Por Uanderson Melo
Se você acha que segurança pública é apenas um bordão de palanque ou um plano de governo para próxima eleição, pense novamente. Em Pernambuco, a situação saiu das planilhas e chegou à delegacia, chegou à pauta das polícias e agora bate forte no coração do governo.
A saída do delegado-geral da Polícia Civil de Pernambuco (PCPE), Renato Márcio Rocha Leite, oficializada esta semana, não é apenas a troca de um comando ou uma dança dos bastidores. É o reflexo de um abismo entre quem governa e quem investiga, entre discurso e realidade, entre fachada e base.
Enquanto a governadora Raquel Lyra (PSD) distribui sorrisos, entregas e anúncios, os agentes de segurança pública enfrentam condições de trabalho que beiram o escândalo. Delegacias sem água, sem papel, sem ventilação adequada. Policiais fazendo vaquinhas para comprar água para beber nos plantões. É o retrato de uma prioridade invertida: imagem em primeiro lugar, operacional em segundo.
Não bastasse isso, o governo anunciou recentemente uma liberação de milhões em verba de propaganda. Não há oposição à comunicação oficial, mas a dúvida que fica é: por que investir na forma quando a função está com defeito? Quando o tema é segurança, investimento de fundo de palco não salva vidas. Estrutura salva vidas.
O Sindicato dos Policiais Civis de Pernambuco (SINPOL-PE) não está mais na retaguarda. A mobilização anunciada para dezembro e a possibilidade de paralisação falam de insatisfação real.
Os policiais civis, investigadores, escrivães, peritos e agentes não querem banners. Eles querem:
- Salários em dia (e valorização real).
- Equipamentos decentes.
- Delegacias estruturadas.
- Reconhecimento formal e operacional.
- Diálogo com o governo.
A falta de diálogo já virou pauta pública.
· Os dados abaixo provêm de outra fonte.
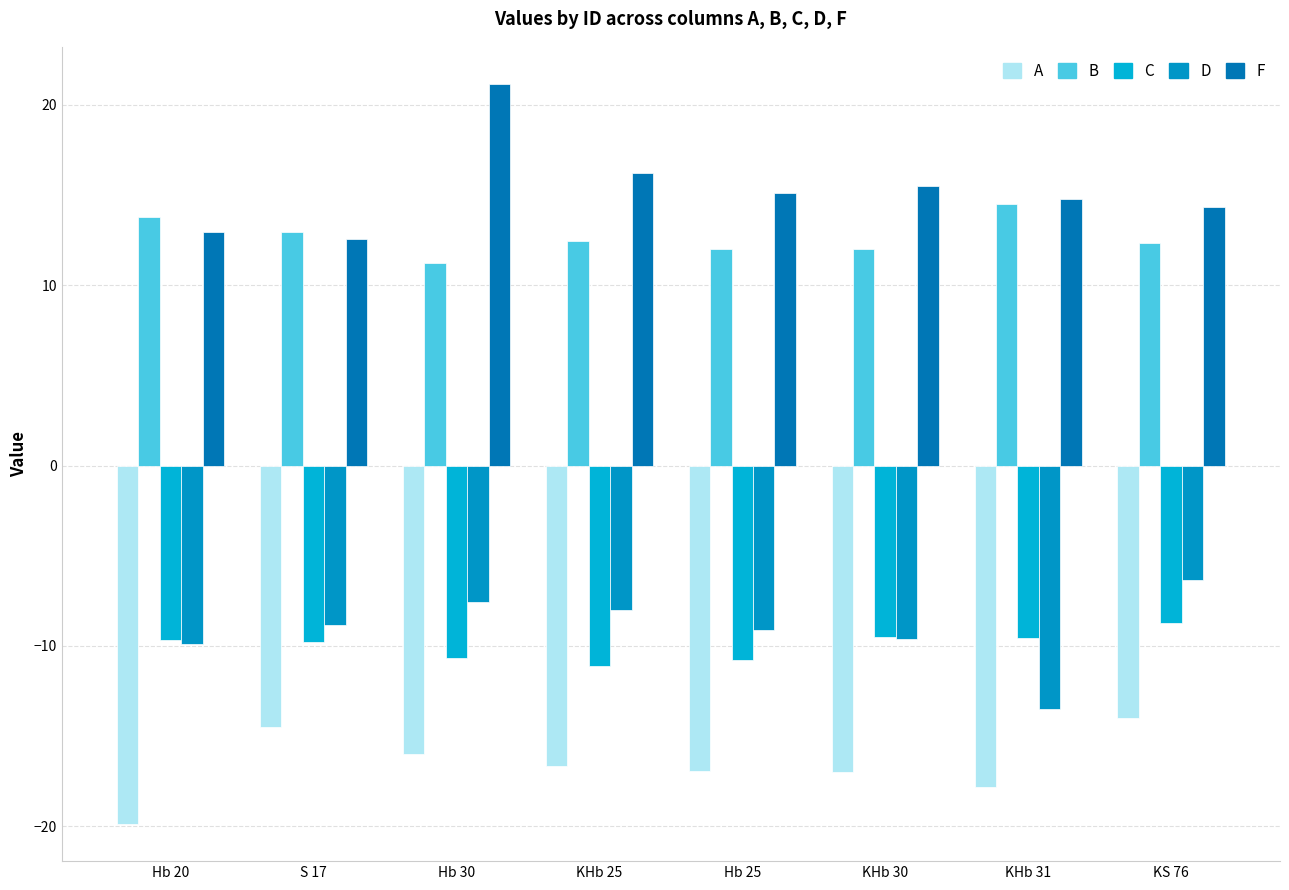

What are all the series names shown in the legend?

A, B, C, D, F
A saída de Renato Leite foi apenas a erupção de um vulcão que vinha se formando há meses.
Este movimento todo lança sombra sobre o governo de Raquel Lyra. Segurança pública é insumo básico da legitimidade de qualquer governo, quando falta, o eleitor sente. O fato de os agentes estarem tão abertos à mobilização indica que a crise tem profundidade.
Enquanto isso, opositores observam atento. Um governo que perde o comando da polícia arrisca perder também a narrativa de controle e competência. E no palco eleitoral de 2026, quem transmite ordem tem vantagem.
Se a corrupção, o crime organizado ou as facções assustam, o que dizer de um Estado onde os agentes de segurança se sentem abandonados? A pergunta é direta: quem manda de fato? Quem dá a última palavra, o governo que anuncia ou a corporação que investiga?
O Palácio do Campo das Princesas precisa responder não com atos de marketing, mas com atos reais. Uma nova chefia é apenas parte da solução. A outra parte é estrutura, gestão, respeito.
Pernambuco está em um momento decisivo: ou o governo assume que segurança pública é prioridade absoluta ou continuará a gastar na vitrine enquanto as bases ruem. A troca de comando na Polícia Civil é o aviso: o relógio da paciência toca.
Se a engrenagem do Estado continuar lenta e confusa, o eleitor verá que nem tudo o que reluz é eficiência. Precisamos de resultados. Precisamos de segurança. Precisamos de compromisso. E precisamos que o discurso case com a realidade das delegacias, das viaturas, dos plantões, dos investigadores.
Porque num Estado onde a polícia se sente invisível, o crime se sente livre.